"Il faut repartir de zéro" : en Inde, les habitants du Kerala constatent les dégâts après des inondations particulièrement violentes

Une maison détruite par les inondations dans le village de Kannapanakundu, dans l\'État du Kerala, en Inde, le 18 août 2018.
Une maison détruite par les inondations dans le village de Kannapanakundu, dans l'État du Kerala, en Inde, le 18 août 2018. (MANJUNATH KIRAN / AFP)

La mousson a provoqué d'importantes inondations qui ont fait plus de 410 morts.

Plus d'un million de personnes attendent toujours, mercredi 22 août, de pouvoir regagner leur domicile au Kerala, État du sud de l'Inde, après de violentes inondations provoquées par la mousson.

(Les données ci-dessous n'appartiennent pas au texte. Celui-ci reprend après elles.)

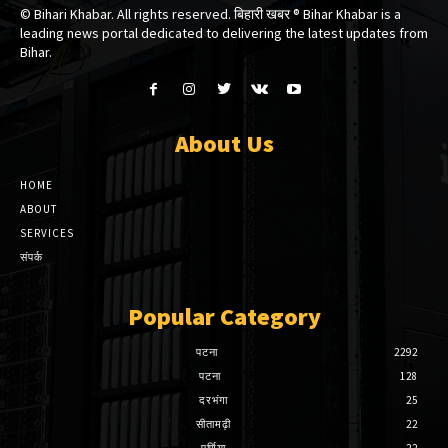
© Bihari Khabar. All rights reserved. बिहारी खबर ®​ Bihar Khabar is a
leading news portal dedicated to delivering the latest updates from
Bihar.
About Us
HOME
ABOUT
SERVICES
संपर्क
Popular Category
पटना
2292
पटना
128
दरभंगा
25
सीतामढ़ी
22
पूर्णिया
22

Beaucoup ont trouvé refuge dans des camps de déplacés, dans des écoles ou dans des bâtiments appartenant à l'Église.

Dans une petite école gouvernementale en bordure de route, à une vingtaine de kilomètres de la ville de Cochin, se trouvent plusieurs dizaines de réfugiés. Si l'eau a désormais battu en retraite, ils craignent, comme Rosie Joseph, que leur maison ait été ravagée par les inondations. "On est ici depuis jeudi, et on attend que l’eau se retire complètement, témoigne-t-elle. Pour l’instant il y a encore beaucoup de choses qui stagnent dans l’eau et pourrissent. La maison est un nid de serpents. Les pêcheries dont dépendent les gens de mon village ont également été détruites."

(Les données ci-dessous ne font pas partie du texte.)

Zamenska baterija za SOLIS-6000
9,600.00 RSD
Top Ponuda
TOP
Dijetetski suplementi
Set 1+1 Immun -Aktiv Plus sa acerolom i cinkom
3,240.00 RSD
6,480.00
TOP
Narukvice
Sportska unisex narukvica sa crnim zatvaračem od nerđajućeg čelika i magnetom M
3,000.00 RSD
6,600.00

Il faut repartir de zéro, notre maison est inondée voire peut-être complètement détruiteRosie Joseph, habitante du Keralaà franceinfo

Parmi les déplacés, ils sont nombreux à faire l’aller-retour chaque jour entre le camp où ils sont logés et leur domicile, afin de le remettre en état, avant de pouvoir y retourner de manière permanente. C’est ce qu’explique le prêtre Thomas Rajesh, qui a hébergé jusqu’à 700 personnes déplacées sur le terrain de sa paroisse, la majorité dans l’école catholique adjacente. "Les gens vent rester quelques jours encore, puis ils rentreront, explique-t-il. Pour l’instant c’est impossible, la situation est trop compliquée, il y a trop de boue, donc les gens s’en vont nettoyer leur maison, puis reviennent ici."

Étant donné l’ampleur de la catastrophe, la tâche s’annonce longue et ardue pour des centaines de milliers de Keralais qui pourraient quitter les camps dans les prochains jours. La population civile continue d’œuvrer sans relâche pour aider les personnes affectées.